### Data shown

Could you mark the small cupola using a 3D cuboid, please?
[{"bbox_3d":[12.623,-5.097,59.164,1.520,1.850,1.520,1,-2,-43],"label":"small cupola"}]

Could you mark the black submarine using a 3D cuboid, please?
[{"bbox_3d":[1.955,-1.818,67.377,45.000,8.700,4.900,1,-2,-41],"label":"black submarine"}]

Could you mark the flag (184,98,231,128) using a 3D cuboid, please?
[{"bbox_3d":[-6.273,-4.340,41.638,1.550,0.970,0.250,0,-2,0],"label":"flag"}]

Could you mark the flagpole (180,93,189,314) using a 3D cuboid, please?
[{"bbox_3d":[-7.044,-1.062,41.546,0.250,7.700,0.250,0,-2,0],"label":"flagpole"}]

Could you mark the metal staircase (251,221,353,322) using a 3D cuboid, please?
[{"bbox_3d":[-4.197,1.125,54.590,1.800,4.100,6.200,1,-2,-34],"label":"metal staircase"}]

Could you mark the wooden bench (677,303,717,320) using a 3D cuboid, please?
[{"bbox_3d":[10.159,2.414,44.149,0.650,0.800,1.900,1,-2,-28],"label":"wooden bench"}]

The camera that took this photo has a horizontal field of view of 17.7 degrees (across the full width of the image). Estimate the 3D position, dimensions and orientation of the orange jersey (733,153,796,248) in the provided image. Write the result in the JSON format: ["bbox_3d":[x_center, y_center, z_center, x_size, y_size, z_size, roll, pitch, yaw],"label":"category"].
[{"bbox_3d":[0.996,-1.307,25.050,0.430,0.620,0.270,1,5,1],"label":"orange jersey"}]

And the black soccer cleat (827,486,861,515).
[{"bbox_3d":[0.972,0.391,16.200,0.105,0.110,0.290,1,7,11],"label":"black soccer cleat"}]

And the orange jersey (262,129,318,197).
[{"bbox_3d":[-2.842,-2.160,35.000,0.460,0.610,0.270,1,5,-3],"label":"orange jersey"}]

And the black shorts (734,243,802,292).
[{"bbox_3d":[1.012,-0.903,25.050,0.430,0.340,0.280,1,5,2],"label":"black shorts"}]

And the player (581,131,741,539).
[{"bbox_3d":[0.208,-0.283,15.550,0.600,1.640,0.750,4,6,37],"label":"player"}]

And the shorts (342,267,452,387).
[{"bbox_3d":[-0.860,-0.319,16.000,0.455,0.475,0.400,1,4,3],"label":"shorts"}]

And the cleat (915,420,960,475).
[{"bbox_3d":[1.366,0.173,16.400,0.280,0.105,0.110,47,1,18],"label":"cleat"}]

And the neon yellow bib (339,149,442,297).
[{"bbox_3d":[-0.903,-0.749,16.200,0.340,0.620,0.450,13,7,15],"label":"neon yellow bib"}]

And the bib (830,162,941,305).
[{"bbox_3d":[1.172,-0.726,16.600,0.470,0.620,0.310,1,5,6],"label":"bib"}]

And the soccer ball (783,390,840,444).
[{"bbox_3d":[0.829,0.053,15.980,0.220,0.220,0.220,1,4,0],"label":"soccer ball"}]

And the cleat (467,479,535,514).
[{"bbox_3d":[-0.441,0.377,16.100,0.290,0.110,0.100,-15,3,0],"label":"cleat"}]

### What is required
Every entry is to be repeated precisely as it stands.

### Answer space
Could you mark the small cupola using a 3D cuboid, please?
[{"bbox_3d":[12.623,-5.097,59.164,1.520,1.850,1.520,1,-2,-43],"label":"small cupola"}]

Could you mark the black submarine using a 3D cuboid, please?
[{"bbox_3d":[1.955,-1.818,67.377,45.000,8.700,4.900,1,-2,-41],"label":"black submarine"}]

Could you mark the flag (184,98,231,128) using a 3D cuboid, please?
[{"bbox_3d":[-6.273,-4.340,41.638,1.550,0.970,0.250,0,-2,0],"label":"flag"}]

Could you mark the flagpole (180,93,189,314) using a 3D cuboid, please?
[{"bbox_3d":[-7.044,-1.062,41.546,0.250,7.700,0.250,0,-2,0],"label":"flagpole"}]

Could you mark the metal staircase (251,221,353,322) using a 3D cuboid, please?
[{"bbox_3d":[-4.197,1.125,54.590,1.800,4.100,6.200,1,-2,-34],"label":"metal staircase"}]

Could you mark the wooden bench (677,303,717,320) using a 3D cuboid, please?
[{"bbox_3d":[10.159,2.414,44.149,0.650,0.800,1.900,1,-2,-28],"label":"wooden bench"}]

The camera that took this photo has a horizontal field of view of 17.7 degrees (across the full width of the image). Estimate the 3D position, dimensions and orientation of the orange jersey (733,153,796,248) in the provided image. Write the result in the JSON format: ["bbox_3d":[x_center, y_center, z_center, x_size, y_size, z_size, roll, pitch, yaw],"label":"category"].
[{"bbox_3d":[0.996,-1.307,25.050,0.430,0.620,0.270,1,5,1],"label":"orange jersey"}]

And the black soccer cleat (827,486,861,515).
[{"bbox_3d":[0.972,0.391,16.200,0.105,0.110,0.290,1,7,11],"label":"black soccer cleat"}]

And the orange jersey (262,129,318,197).
[{"bbox_3d":[-2.842,-2.160,35.000,0.460,0.610,0.270,1,5,-3],"label":"orange jersey"}]

And the black shorts (734,243,802,292).
[{"bbox_3d":[1.012,-0.903,25.050,0.430,0.340,0.280,1,5,2],"label":"black shorts"}]

And the player (581,131,741,539).
[{"bbox_3d":[0.208,-0.283,15.550,0.600,1.640,0.750,4,6,37],"label":"player"}]

And the shorts (342,267,452,387).
[{"bbox_3d":[-0.860,-0.319,16.000,0.455,0.475,0.400,1,4,3],"label":"shorts"}]

And the cleat (915,420,960,475).
[{"bbox_3d":[1.366,0.173,16.400,0.280,0.105,0.110,47,1,18],"label":"cleat"}]

And the neon yellow bib (339,149,442,297).
[{"bbox_3d":[-0.903,-0.749,16.200,0.340,0.620,0.450,13,7,15],"label":"neon yellow bib"}]

And the bib (830,162,941,305).
[{"bbox_3d":[1.172,-0.726,16.600,0.470,0.620,0.310,1,5,6],"label":"bib"}]

And the soccer ball (783,390,840,444).
[{"bbox_3d":[0.829,0.053,15.980,0.220,0.220,0.220,1,4,0],"label":"soccer ball"}]

And the cleat (467,479,535,514).
[{"bbox_3d":[-0.441,0.377,16.100,0.290,0.110,0.100,-15,3,0],"label":"cleat"}]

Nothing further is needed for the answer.